● Data records
####

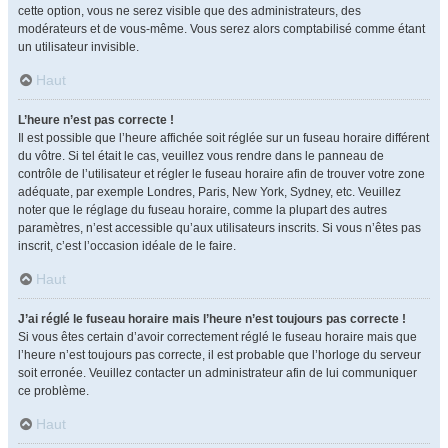
cette option, vous ne serez visible que des administrateurs, des
modérateurs et de vous-même. Vous serez alors comptabilisé comme étant
un utilisateur invisible.
Haut
L’heure n’est pas correcte !
Il est possible que l’heure affichée soit réglée sur un fuseau horaire différent
du vôtre. Si tel était le cas, veuillez vous rendre dans le panneau de
contrôle de l’utilisateur et régler le fuseau horaire afin de trouver votre zone
adéquate, par exemple Londres, Paris, New York, Sydney, etc. Veuillez
noter que le réglage du fuseau horaire, comme la plupart des autres
paramètres, n’est accessible qu’aux utilisateurs inscrits. Si vous n’êtes pas
inscrit, c’est l’occasion idéale de le faire.
Haut
J’ai réglé le fuseau horaire mais l’heure n’est toujours pas correcte !
Si vous êtes certain d’avoir correctement réglé le fuseau horaire mais que
l’heure n’est toujours pas correcte, il est probable que l’horloge du serveur
soit erronée. Veuillez contacter un administrateur afin de lui communiquer
ce problème.
Haut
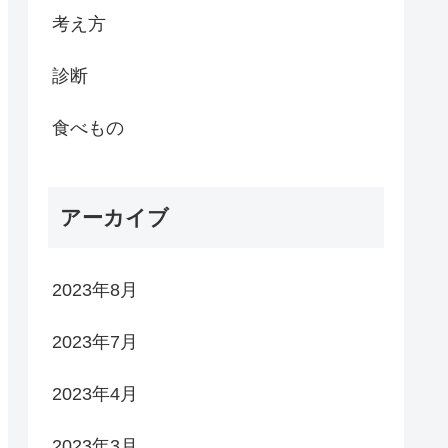
考え方
診断
食べもの
アーカイブ
2023年8月
2023年7月
2023年4月
2023年3月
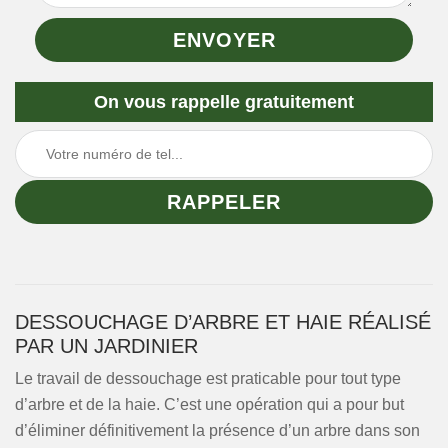
On vous rappelle gratuitement
DESSOUCHAGE D’ARBRE ET HAIE RÉALISÉ
PAR UN JARDINIER
Le travail de dessouchage est praticable pour tout type
d’arbre et de la haie. C’est une opération qui a pour but
d’éliminer définitivement la présence d’un arbre dans son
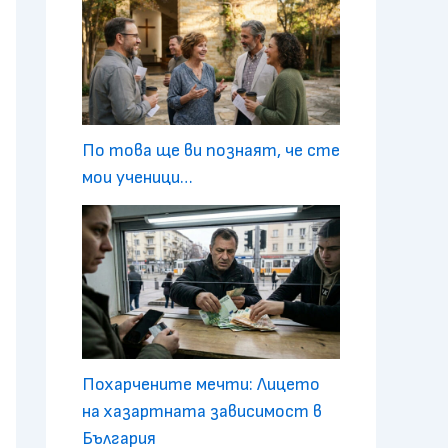
По това ще ви познаят, че сте
мои ученици…
Похарчените мечти: Лицето
на хазартната зависимост в
България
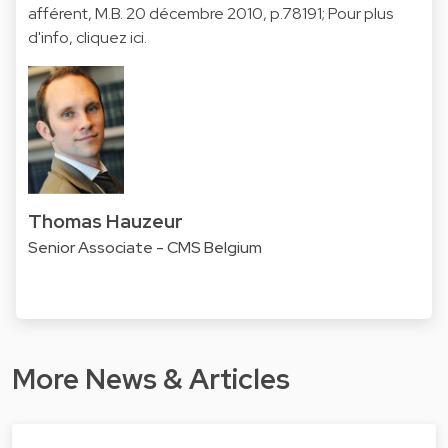
afférent, M.B. 20 décembre 2010, p.78191; Pour plus
d'info, cliquez
ici
.
Thomas Hauzeur
Senior Associate - CMS Belgium
More News & Articles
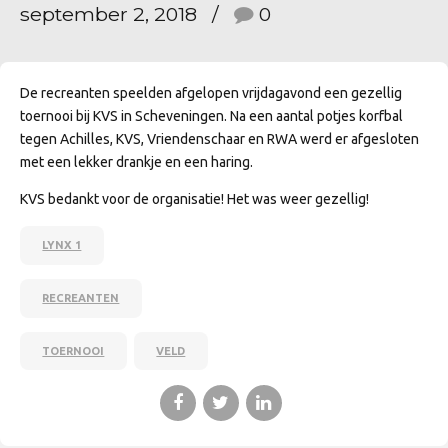
september 2, 2018
0
De recreanten speelden afgelopen vrijdagavond een gezellig
toernooi bij KVS in Scheveningen. Na een aantal potjes korfbal
tegen Achilles, KVS, Vriendenschaar en RWA werd er afgesloten
met een lekker drankje en een haring.
KVS bedankt voor de organisatie! Het was weer gezellig!
LYNX 1
RECREANTEN
TOERNOOI
VELD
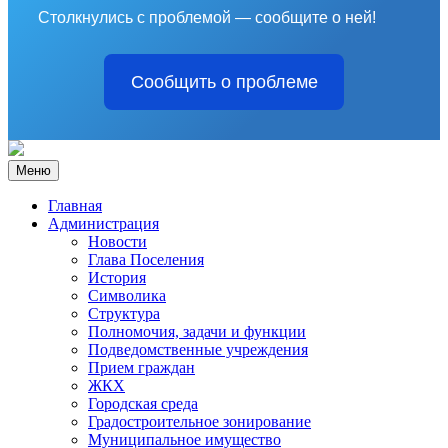
Столкнулись с проблемой — сообщите о ней!
Сообщить о проблеме
Меню
Главная
Администрация
Новости
Глава Поселения
История
Символика
Структура
Полномочия, задачи и функции
Подведомственные учреждения
Прием граждан
ЖКХ
Городская среда
Градостроительное зонирование
Муниципальное имущество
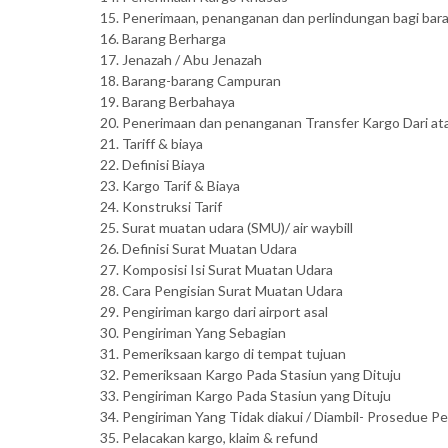
Penerimaan, penanganan dan perlindungan bagi bar
Barang Berharga
Jenazah / Abu Jenazah
Barang-barang Campuran
Barang Berbahaya
Penerimaan dan penanganan Transfer Kargo Dari at
Tariff & biaya
Definisi Biaya
Kargo Tarif & Biaya
Konstruksi Tarif
Surat muatan udara (SMU)/ air waybill
Definisi Surat Muatan Udara
Komposisi Isi Surat Muatan Udara
Cara Pengisian Surat Muatan Udara
Pengiriman kargo dari airport asal
Pengiriman Yang Sebagian
Pemeriksaan kargo di tempat tujuan
Pemeriksaan Kargo Pada Stasiun yang Dituju
Pengiriman Kargo Pada Stasiun yang Dituju
Pengiriman Yang Tidak diakui / Diambil- Prosedue P
Pelacakan kargo, klaim & refund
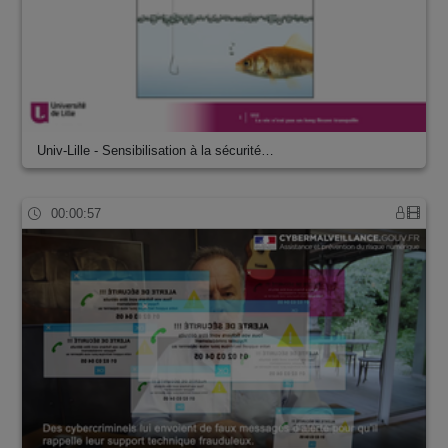
Univ-Lille - Sensibilisation à la sécurité…
00:00:57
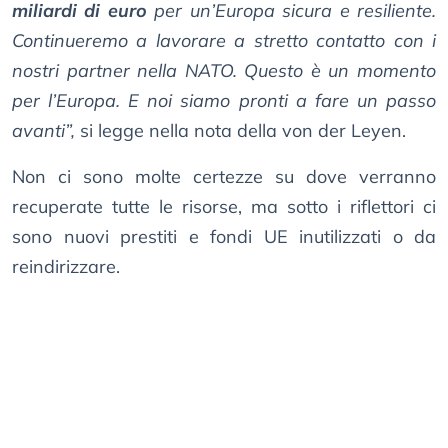
miliardi di euro
per un’Europa sicura e resiliente.
Continueremo a lavorare a stretto contatto con i
nostri partner nella NATO. Questo è un momento
per l’Europa. E noi siamo pronti a fare un passo
avanti”,
si legge nella nota della von der Leyen.
Non ci sono molte certezze su dove verranno
recuperate tutte le risorse, ma sotto i riflettori ci
sono nuovi prestiti e fondi UE inutilizzati o da
reindirizzare.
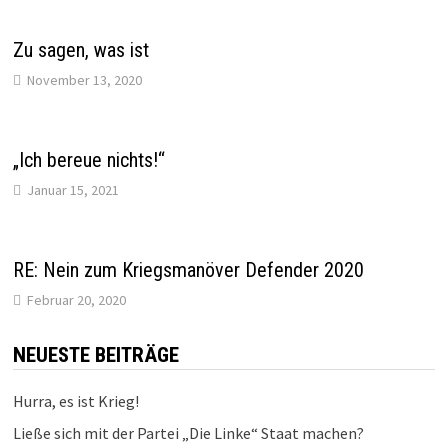
Zu sagen, was ist
November 13, 2020
„Ich bereue nichts!“
Januar 15, 2021
RE: Nein zum Kriegsmanöver Defender 2020
Februar 20, 2020
NEUESTE BEITRÄGE
Hurra, es ist Krieg!
Ließe sich mit der Partei „Die Linke“ Staat machen?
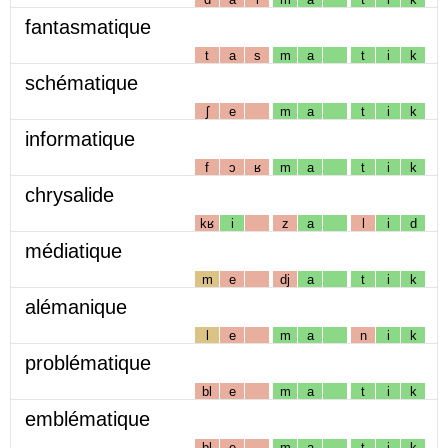
fantasmatique
t
a
s
m
a
t
i
k
schématique
ʃ
e
m
a
t
i
k
informatique
f
ɔ
ʁ
m
a
t
i
k
chrysalide
kʁ
i
z
a
l
i
d
médiatique
m
e
dj
a
t
i
k
alémanique
l
e
m
a
n
i
k
problématique
bl
e
m
a
t
i
k
emblématique
bl
e
m
a
t
i
k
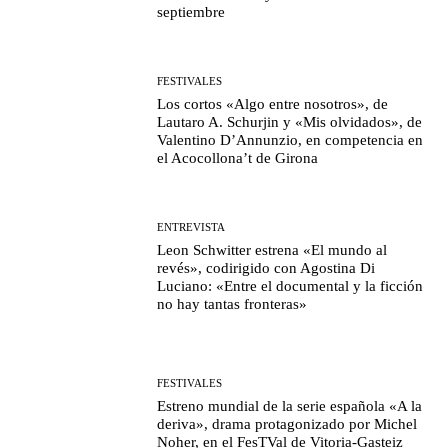
septiembre
FESTIVALES
Los cortos «Algo entre nosotros», de
Lautaro A. Schurjin y «Mis olvidados», de
Valentino D’Annunzio, en competencia en
el Acocollona’t de Girona
ENTREVISTA
Leon Schwitter estrena «El mundo al
revés», codirigido con Agostina Di
Luciano: «Entre el documental y la ficción
no hay tantas fronteras»
FESTIVALES
Estreno mundial de la serie española «A la
deriva», drama protagonizado por Michel
Noher, en el FesTVal de Vitoria-Gasteiz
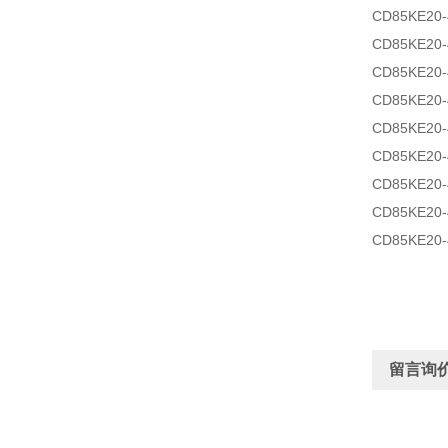
CD85KE20-
CD85KE20-
CD85KE20-
CD85KE20-
CD85KE20-
CD85KE20-
CD85KE20-
CD85KE20-
CD85KE20-
留言询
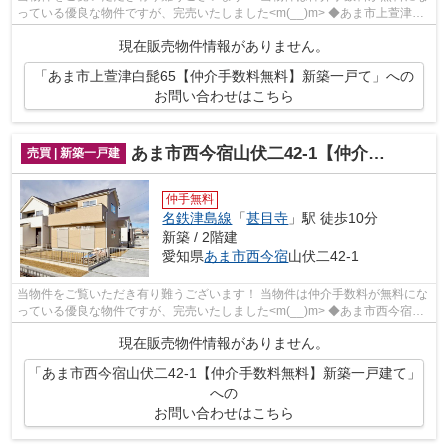
っている優良な物件ですが、完売いたしました<m(__)m> ◆あま市上萱津白
髭でのマイホーム購入で費用...
現在販売物件情報がありません。
「あま市上萱津白髭65【仲介手数料無料】新築一戸て」への
お問い合わせはこちら
あま市西今宿山伏二42-1【仲介手数料無料】新築一戸建て
売買 | 新築一戸建
仲手無料
名鉄津島線
「
甚目寺
」駅 徒歩10分
新築 / 2階建
愛知県
あま市
西今宿
山伏二42-1
当物件をご覧いただき有り難うございます！ 当物件は仲介手数料が無料にな
っている優良な物件ですが、完売いたしました<m(__)m> ◆あま市西今宿山
伏二でのマイホーム購入で費...
現在販売物件情報がありません。
「あま市西今宿山伏二42-1【仲介手数料無料】新築一戸建て」
への
お問い合わせはこちら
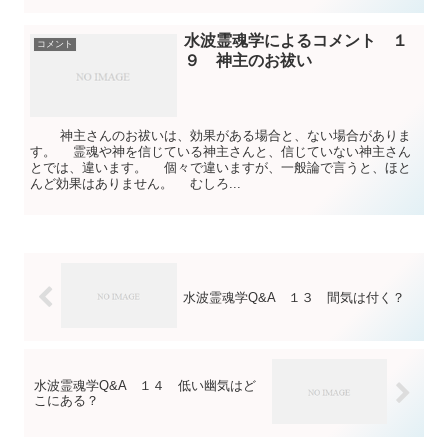
水波霊魂学によるコメント １
コメント
９ 神主のお祓い
神主さんのお祓いは、効果がある場合と、ない場合がありま
す。 霊魂や神を信じている神主さんと、信じていない神主さん
とでは、違います。 個々で違いますが、一般論で言うと、ほと
んど効果はありません。 むしろ...
水波霊魂学Q&A １３ 間気は付く？
水波霊魂学Q&A １４ 低い幽気はど
こにある？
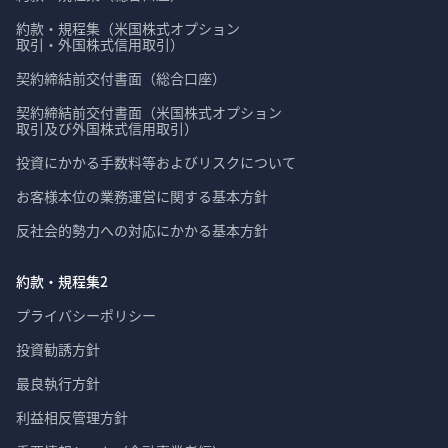
約款・規程集（米国株式オプション

取引・外国株式信用取引）
契約締結前交付書面（総合口座）
契約締結前交付書面（米国株式オプション

取引及び外国株式信用取引）
投資にかかる手数料等およびリスクについて
お客様本位の業務運営に関する基本方針
反社会的勢力への対応にかかる基本方針
約款・規程集2
プライバシーポリシー
投資勧誘方針
最良執行方針
利益相反管理方針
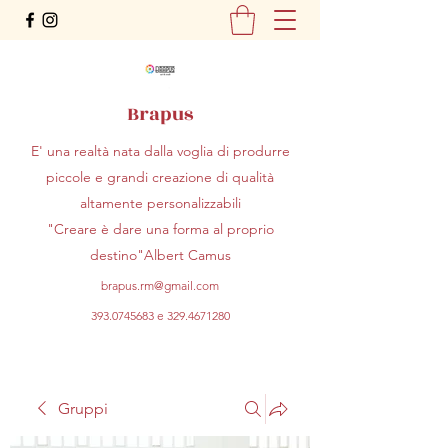
Brapus
E' una realtà nata dalla voglia di produrre
piccole e grandi creazione di qualità
altamente personalizzabili
"Creare è dare una forma al proprio
destino"Albert Camus
brapus.rm@gmail.com
393.0745683
e
329.4671280
Gruppi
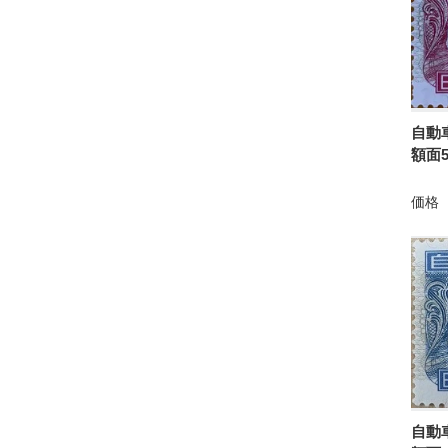
自動
額面5
価格
自動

####

● Assigned task
Please show every line of the entries above that contains the word "Pengiriman". Case counts, so the match must use the same capital and lowercase letters.

● Solution
Pengiriman kargo dari airport asal
Pengiriman Yang Sebagian
Pengiriman Kargo Pada Stasiun yang Dituju
Pengiriman Yang Tidak diakui / Diambil- Prosedue P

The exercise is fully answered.